Certain situations endanger the life of the baby or the mother. Although these emergencies are very rare, it is important that informed parents understand what these terms mean so they can respond quickly.

Why are birth emergencies a challenge?

Birth emergencies are frightening experiences. When the baby's life is in danger, the mother may "shut out" what is happening around her and only focus on her fear. Her companions may need to help move her mother to action or help her respond to questions or directions from caregivers.
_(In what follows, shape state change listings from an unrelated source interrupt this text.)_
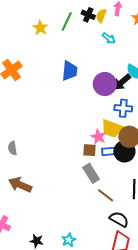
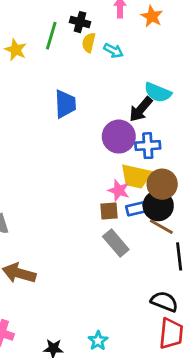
yellow semicircle: (101, 16) -> (89, 43), moved
purple circle: (105, 84) -> (119, 137), moved
brown line: (106, 195) -> (161, 227), moved

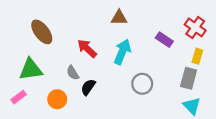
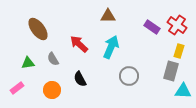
purple rectangle: (164, 40) -> (152, 27), moved
green triangle: (31, 69) -> (28, 63), size x0.6
gray semicircle: (73, 73) -> (53, 59), moved
black semicircle: (88, 87) -> (80, 79), turned -63
cyan triangle: (192, 106) -> (183, 91), moved, turned -42

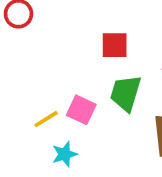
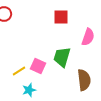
red square: (115, 45) -> (61, 17), moved

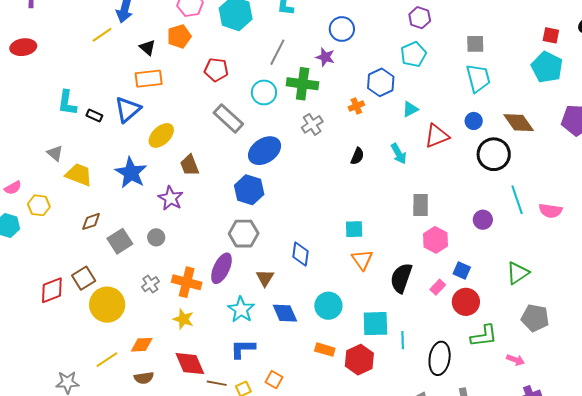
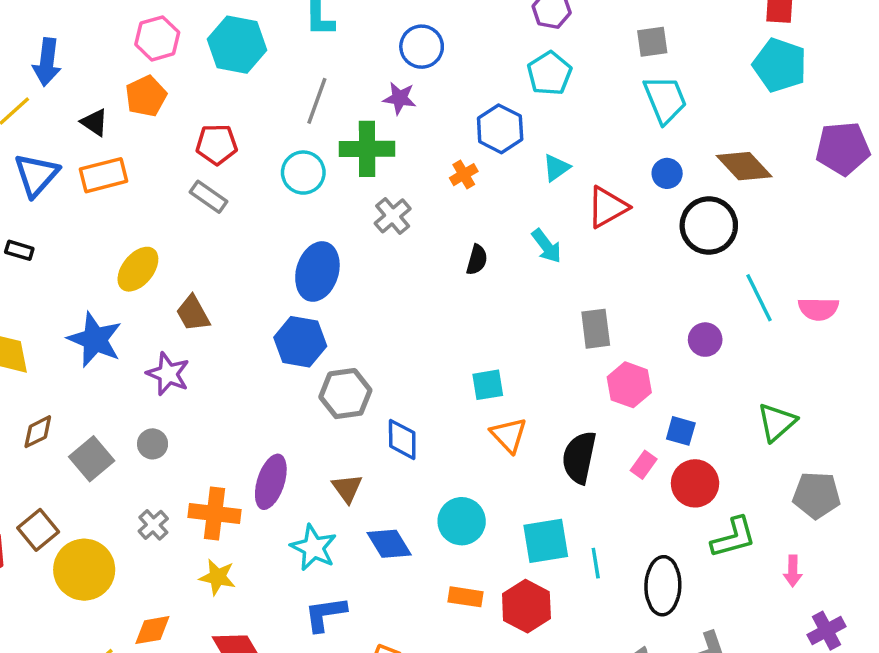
blue triangle: (128, 109) -> (36, 175), moved
gray rectangle: (228, 118) -> (208, 197), moved, size x0.7
blue ellipse: (265, 151) -> (317, 271), turned -32
gray hexagon: (244, 234) -> (345, 394), moved
pink arrow: (516, 360) -> (793, 571), turned 78

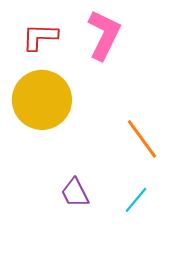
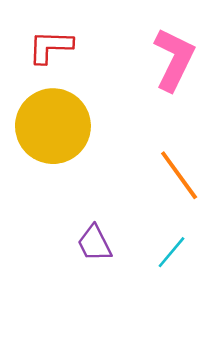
pink L-shape: (104, 35) -> (174, 59), moved

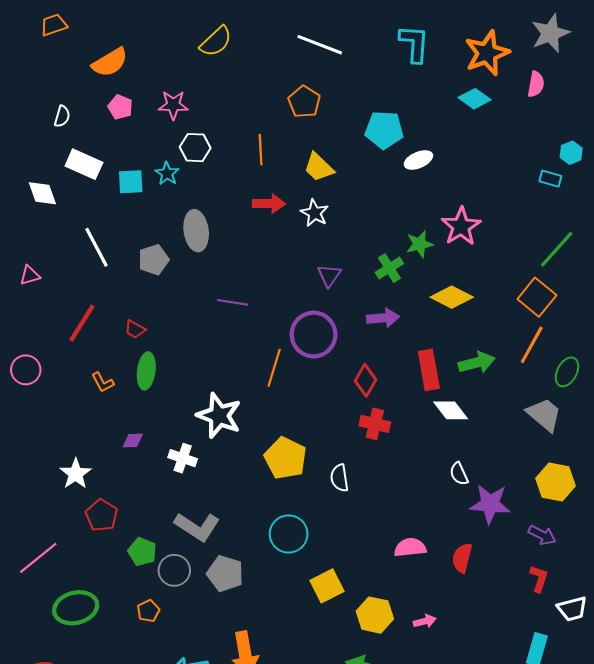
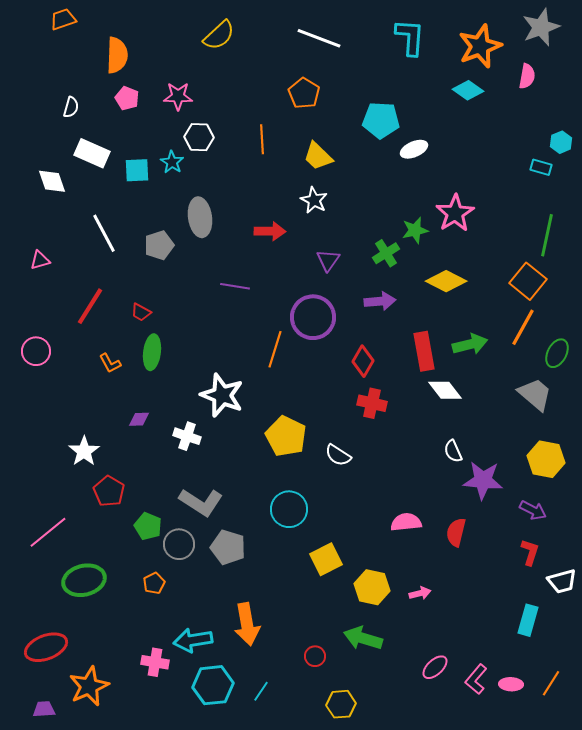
orange semicircle: (110, 62) -> (117, 55), turned -57
red arrow: (269, 204) -> (270, 231), moved
green line: (557, 249) -> (547, 235), turned -30
white semicircle: (339, 478) -> (338, 455), turned -48

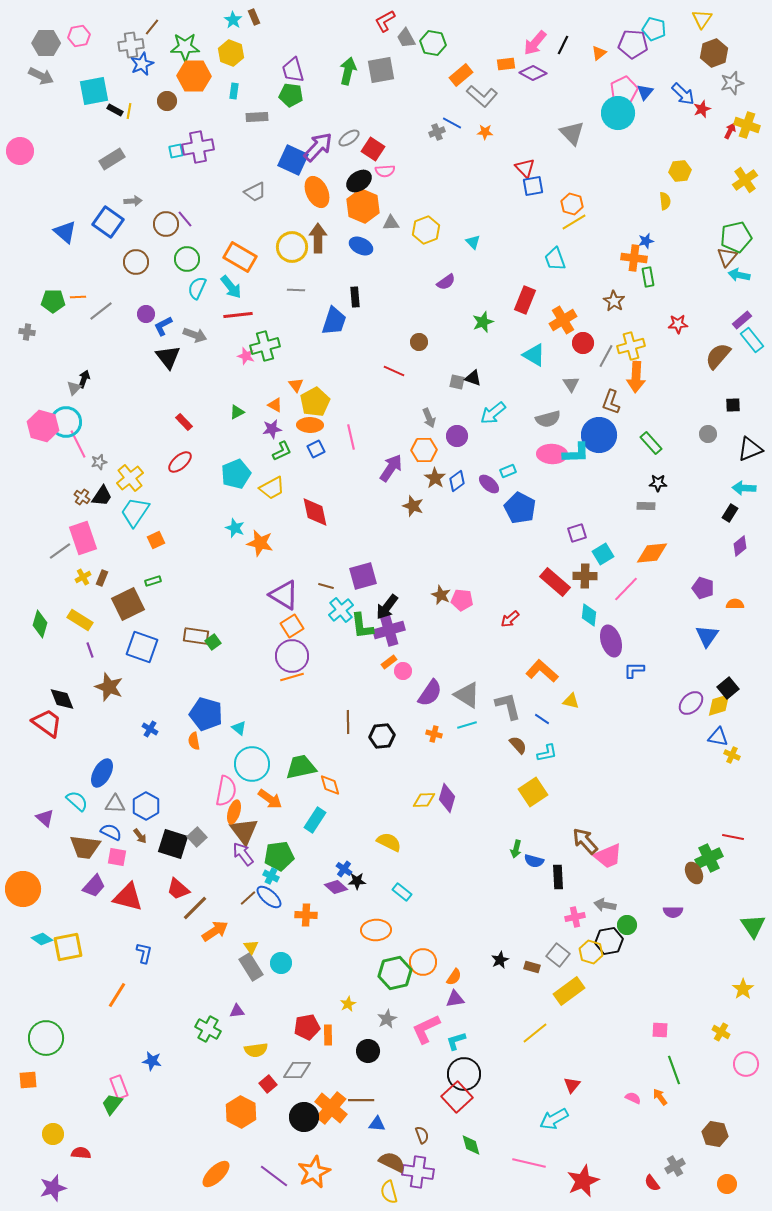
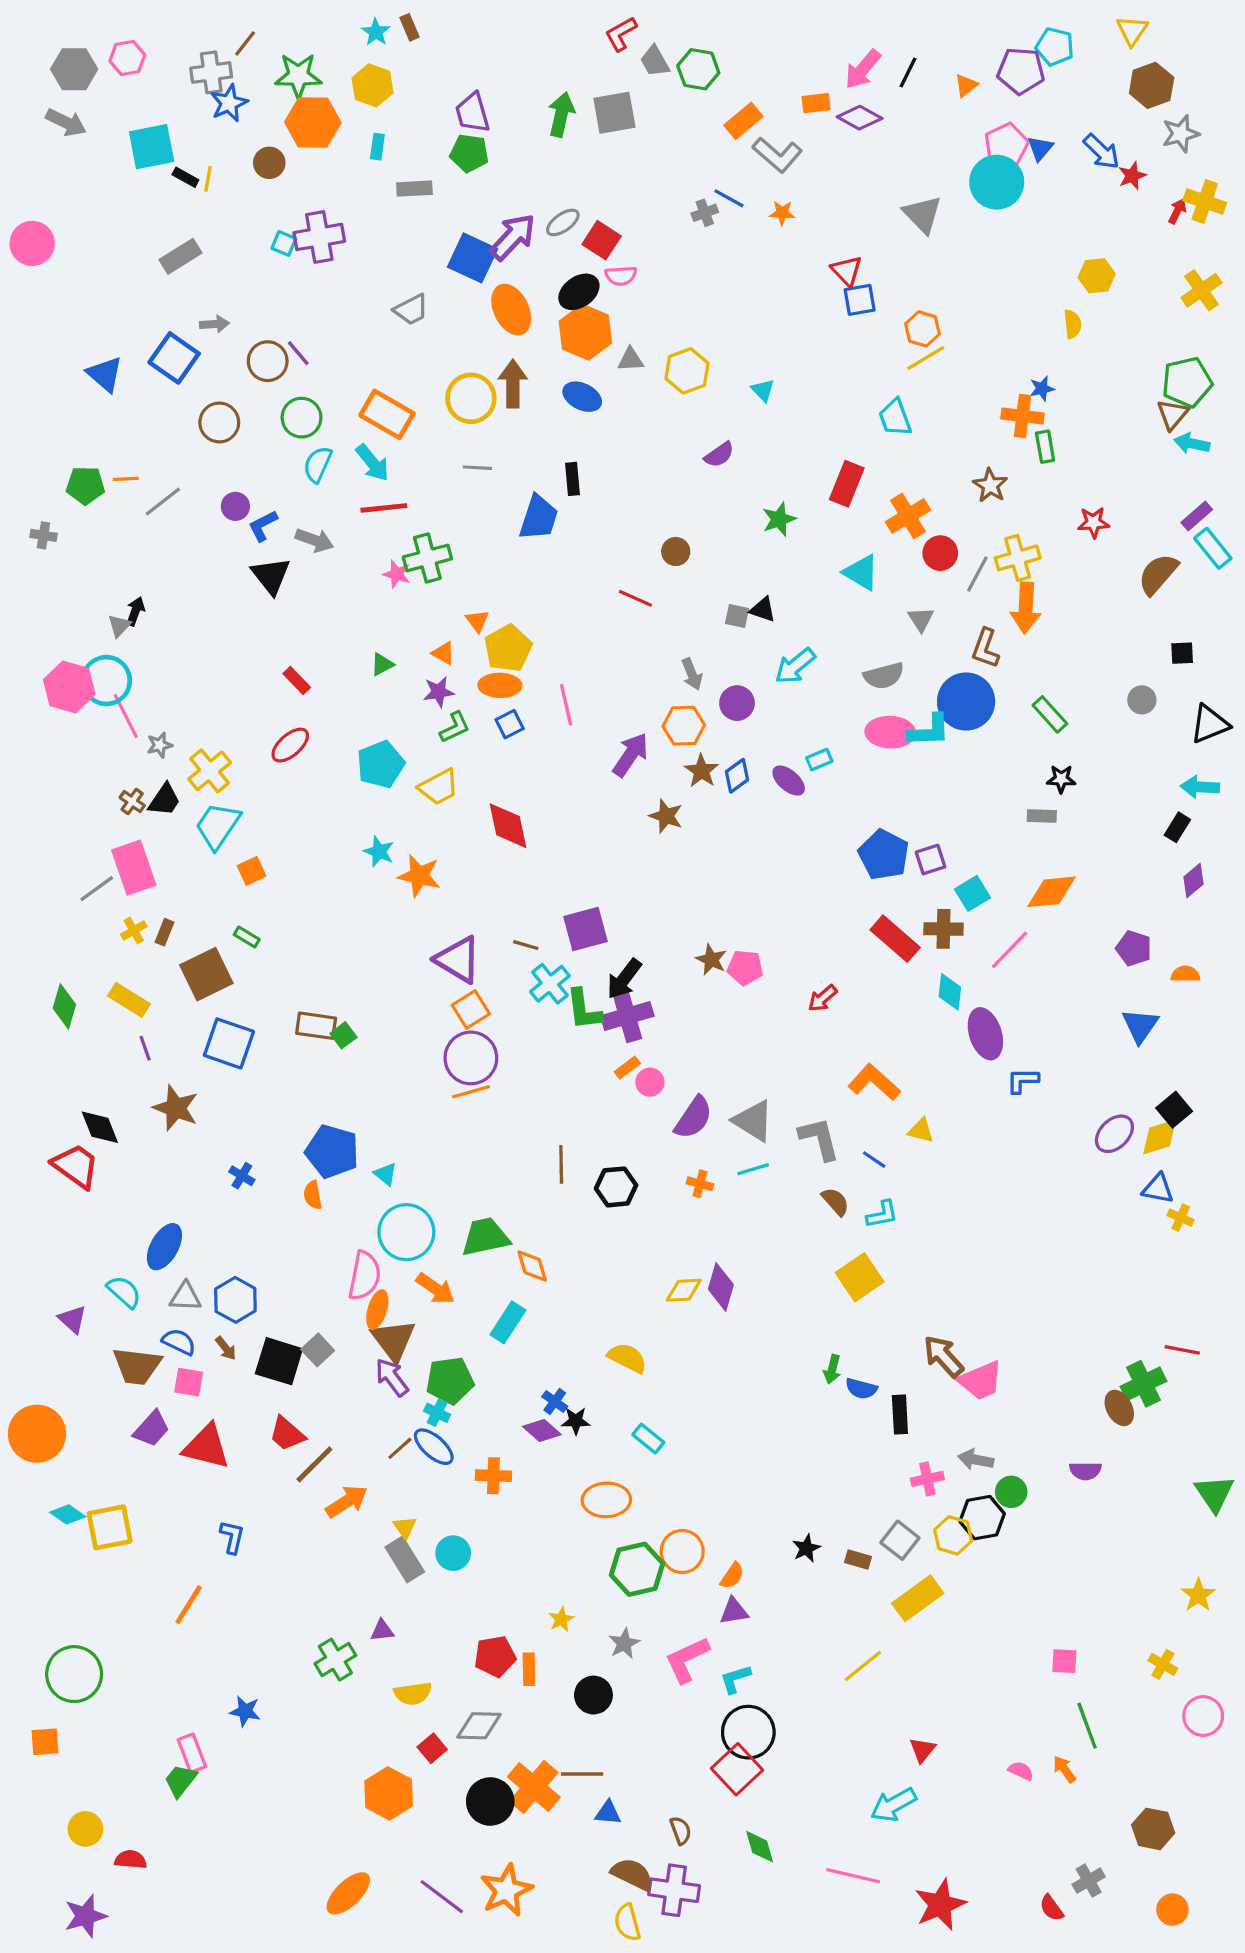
cyan square: (176, 151) -> (284, 243), turned 35
blue pentagon: (520, 508) -> (884, 855), moved
green rectangle: (153, 581) -> (247, 937), turned 49
green cross: (208, 1029) -> (335, 1660), turned 30

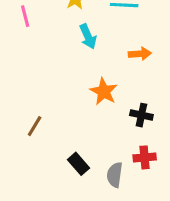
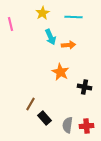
orange arrow: (140, 54) -> (68, 45), moved
brown line: (35, 126) -> (30, 104), moved
red cross: (145, 157) -> (86, 126), moved

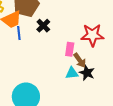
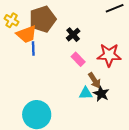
black cross: (43, 26) -> (73, 35), moved
pink rectangle: (70, 49) -> (78, 59), moved, turned -56

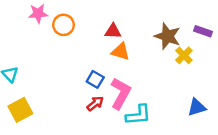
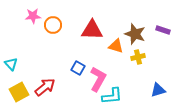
red triangle: (113, 31) -> (92, 30), size x1.6
orange triangle: (121, 52) -> (116, 46), moved
yellow cross: (184, 55) -> (138, 57), moved, turned 32
red arrow: (95, 104) -> (45, 87), moved, size x1.5

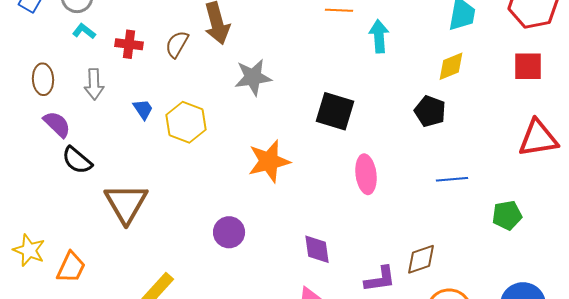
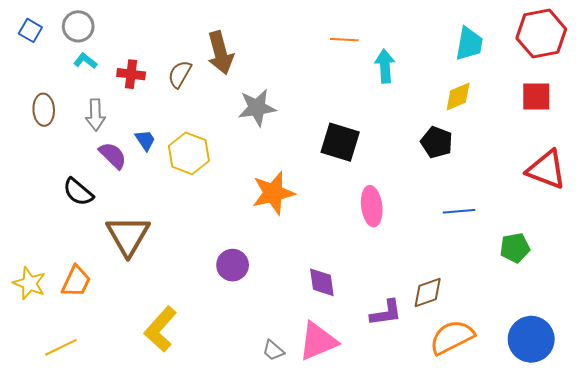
purple semicircle: (57, 124) -> (113, 155), moved
red triangle: (538, 138) -> (546, 170), turned 30
orange trapezoid: (71, 267) -> (76, 281), moved

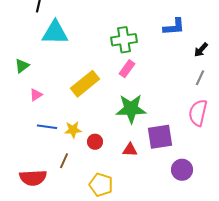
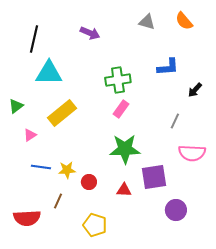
gray line: (200, 78) -> (175, 121), moved
yellow rectangle: (85, 84) -> (62, 113), moved
pink semicircle: (198, 113) -> (192, 153), turned -100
It is important to remember that many women who experience birth emergencies have good outcomes because of the interventions available today. When an emergency is recognized, it should be handled accordingly.

Recognizing Emergencies

Placental Abruption - An abruption occurs when the placenta begins to pull away from the wall of the uterus. It is very rare, although it can happen at any time in pregnancy, not just during labor. The mother may or may not notice bleeding depending on which part of the placenta is pulling away. The mother may feel a non-ending contraction or have an overwhelming sense of doom. Abruption should be considered when the mother has abdominal pain, even if there is no bleeding since the bleeding may be trapped behind the placenta. Often when the bleeding is trapped a widening of the abdomen can be seen as the area behind the placenta fills with blood.

A mild abruption during pregnancy may resolve itself, but abruption can also be very dangerous to the mother and baby. As the placenta pulls off the wall of the uterus, it becomes more difficult for the placenta to provide the needed oxygen to the baby. The mother risks problems with hemorrhage because of the bleeding. It is important to get help immediately, however even with help over 30% of the babies who have an abruption are not able to be saved. More than half of those deaths are before the mother is able to reach help. Another significant cause of death for babies with an abruption are the related factors to pre-term delivery.

Umbilical Cord Prolapse - A prolapse cord can occur with a baby who is still high in the pelvis if the bag of water breaks with a gush. As the water passes under the baby and out the vagina, the cord may be pulled down with it. This is more common in breech babies than in vertex, but is very rare overall. The mother may feel something sticking in her vagina, or may feel a glob of mucus stuck to her leg that will not wipe away. If the baby engages into the pelvis, the cord can become compressed preventing the baby from getting oxygen.

The mother should move quickly into a knee-chest position to use gravity to help the baby stay out of the pelvis. Attempts to put the cord back into the uterus are generally unsuccessful due to the difficulty in reaching around the baby's head. Instead, the cord should be wrapped in a warm, moist towel in a loose way. In most cases, a cesarean surgery will allow the baby to be born healthy.

prolapsed cord
A prolapsed cord leaves the uterus before the baby.

Potential Solutions

Help the mother understand what is happening, and why it is important to respond quickly.

Assist the mother in getting help by calling for an ambulance if at home or getting a nurse if in the hospital.

Do not leave the mother alone.

Things to discuss with your caregiver:

Knowing what to do in an emergency is part of your birth planning. Your caregiver can help you determine what the best approach to getting help will be depending on the services around the area you live.

In the event of an emergency, you may want to go to the closest hospital regardless of where you had planned to have your baby or even if your caregiver does not have privileges at that hospital.

It is rare that babies die in developed countries, but it does happen. Although you do not want to dwell on the possibility, it can be helpful to understand what options are available to help you through your grieving. Hospitals generally allow family visits, photographs and time alone with the baby.

References:

Enkin, Keirse, Nilson, Crowther, Duley, Hodnett and Hofmeyr. A guide to effective care in pregnancy and childbirth Third Edition. 2000. Oxford: Oxford University Press.
Dr. Gregory J. White. Emergency Childbirth: A Manual. 1998. Napsac International.